This article was published on ScienceDaily two days ago (ScienceDaily is a website that publishes the latest research in all types of areas but I specifically look at the nutrition section). The title of said article is “Plant-based diets can remedy chronic diseases.” Sounds like old news to me really – which is exactly what is stated in the opening paragraph.
“Research studies have long indicated that a high consumption of plant foods is associated with lower incidents of chronic disease”

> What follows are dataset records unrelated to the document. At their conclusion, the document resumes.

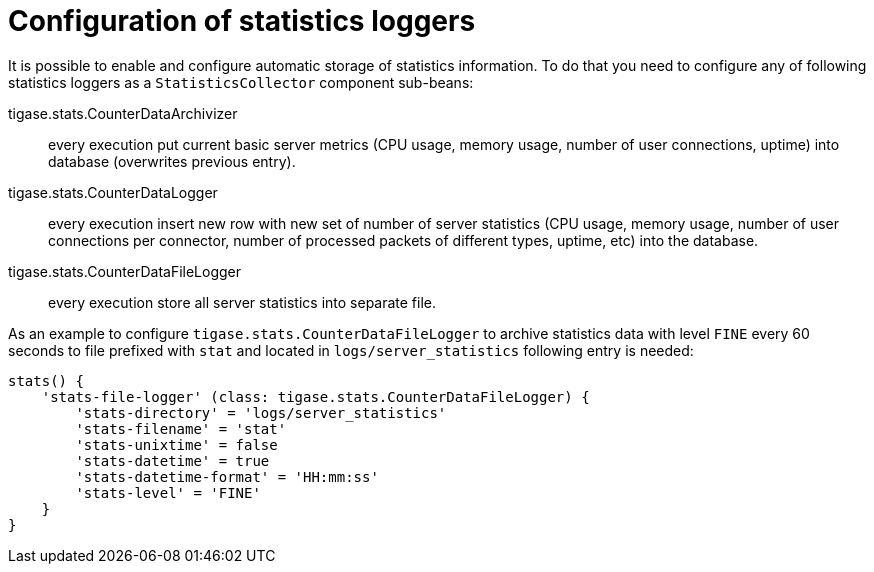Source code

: [[statLoggerConfig]]
= Configuration of statistics loggers
:version: v2.0, August 2017: Reformatted for v8.0.0.

It is possible to enable and configure automatic storage of statistics information. To do that you need to configure any of following statistics loggers
as a `StatisticsCollector` component sub-beans:

tigase.stats.CounterDataArchivizer:: every execution put current basic server metrics (CPU usage, memory usage, number of user connections, uptime) into database (overwrites previous entry).
tigase.stats.CounterDataLogger:: every execution insert new row with new set of number of server statistics (CPU usage, memory usage, number of user connections per connector, number of processed packets of different types, uptime, etc) into the database.
tigase.stats.CounterDataFileLogger:: every execution store all server statistics into separate file.

As an example to configure `tigase.stats.CounterDataFileLogger` to archive statistics data with level `FINE` every 60 seconds to file prefixed with `stat` and located in `logs/server_statistics` following entry is needed:
[source,dsl]
----
stats() {
    'stats-file-logger' (class: tigase.stats.CounterDataFileLogger) {
        'stats-directory' = 'logs/server_statistics'
        'stats-filename' = 'stat'
        'stats-unixtime' = false
        'stats-datetime' = true
        'stats-datetime-format' = 'HH:mm:ss'
        'stats-level' = 'FINE'
    }
}
----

See that keyword I’ve highlighted? LONG. We have known for a long time that a diet high in plant foods (say hello to my good friends Fruits and Veggies) are good for you. So good for you in fact that they can prevent many of the diseases that afflict most Americans at too young of an age. Say goodbye to obesity, heart disease, diabetes, even cancer. Prevention of these is one of the things I’m focusing on in my career as a dietitian. I have said since the beginning that I want to help people BEFORE they are sick. Who wants to be sick anyway? So why then are we still not eating as much of these disease fighting foods? Data from 2005 found that ~32.6% of the U.S. adults consume fruit two or more times per day, and ~27.2% ate vegetables three or more times per day. Seriously? Less than a third of our population is eating the recommended 5 servings a day of fruits and vegetables. And that is the low end of the recommendation!
So as the holiday season approaches and we are invited to those parties with lots of delicious goodies, I challenge you to this; For every cookie, donut, brownie, whatever your vice – Eat 1 more serving of a fruit or vegetable.
Oh and please don’t tell me that it is too expensive to eat healthy. Yes I do realize that fresh foods may be a little pricier at the grocery store but I can tell you it’s going to cost a whole heck of a lot more in the long run if you end up with one of the aforementioned chronic diseases.